We truly think we have control over what tomorrow looks like or next week. Thinking this way helps many of us to feel more comfortable, less anxious, and focused. However, we can never be certain of tomorrow, next week, or next year.
Here are a few ideas to help you live with uncertainty:
Agree that it exists and has always existed. Reflect back to times when you were not certain, and things worked out. Think about what that uncertainty was about. How were you able to accept it? The more accepting we are of uncertainty that exists in all of our lives, the easier it is to adopt practices that help us meet uncertainty with grace and poise.
Look at what you do have control over in your life. So much of life is out of our control. The only thing we truly have control over is our thoughts and our actions. The rest of the world, people, choices, and thoughts are outside of our control.
Be mindful of your thoughts. When your thoughts drift into worry, anxiety, need for certainty, be sure to address them. What do you know about certainty? How will you move forward? What can you control? These are important questions to ask ourselves over and over again to provoke moment-to-moment living. Becoming worried, confused or overwhelmed about what might happen or could happen is not necessarily serving you in any way.
Remember and cherish the times when you managed to get through the things you feared most that were out of your control. Allow yourself to release fear. Holding onto fear is not helpful in any way and prevents us from living life to its fullest.
Surround yourself with a supportive community of like-minded individuals.
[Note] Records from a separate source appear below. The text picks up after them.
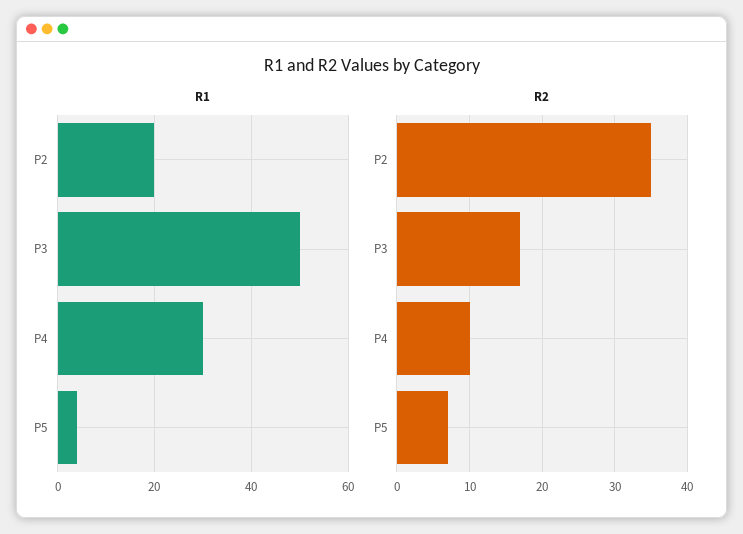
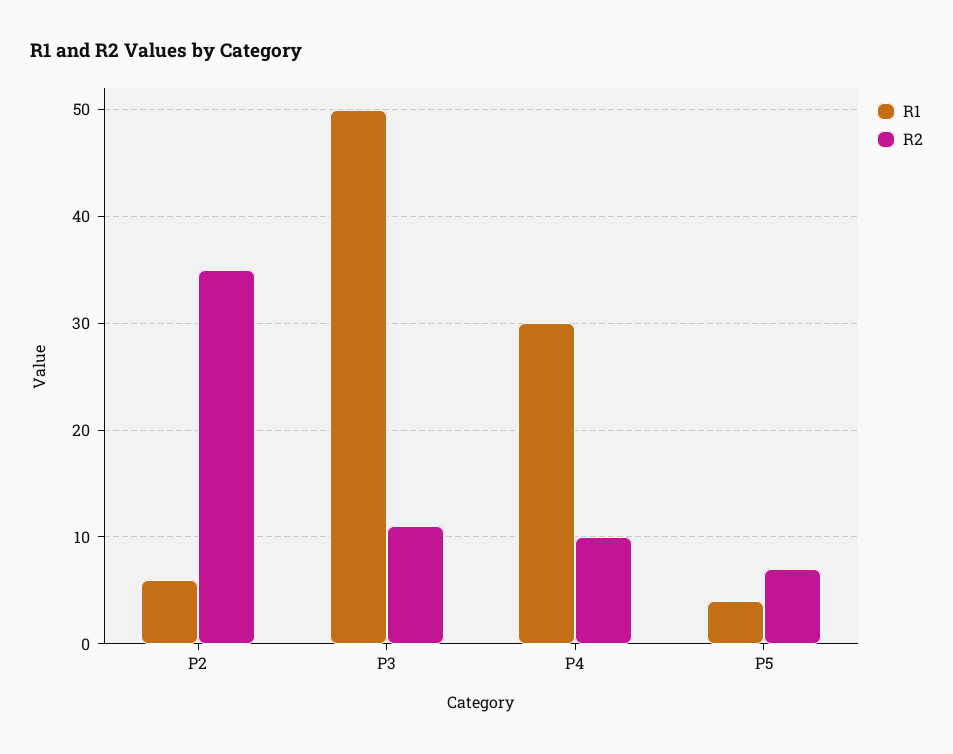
  {
    "R1": {
-     "P2": 20,
+     "P2": 6,
      "P3": 50,
      "P4": 30,
      "P5": 4
    },
    "R2": {
      "P2": 35,
-     "P3": 17,
+     "P3": 11,
      "P4": 10,
      "P5": 7
    }
  }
Tune into your body. Engage with your body when you are feeling uncertainty creep in. What is your body’s physiological response? What are the symptoms of worry that actually show up physically? Your body is your key to awareness. Does your heart beat fast, do your palms sweat? Does your chest tighten? Tuning into these bodily sensations will help indicate when you can turn fear of uncertainty into welcoming uncertainty.
Imagine the worst-case scenario. Envision what could possibly happen. You will likely find yourself creating an enormous story that takes you down a dark rabbit hole. Our mind can be our greatest enemy. After a few moments of this, open your eyes and see that you are here, not there. Amidst this story, although all possible, we ultimately know nothing is certain or bound to happen.
Sit with your anxiety, fear and uncertainty. Befriend it. Accept it. Meet it with compassion. However, do not let it control you, your mind, or your thoughts.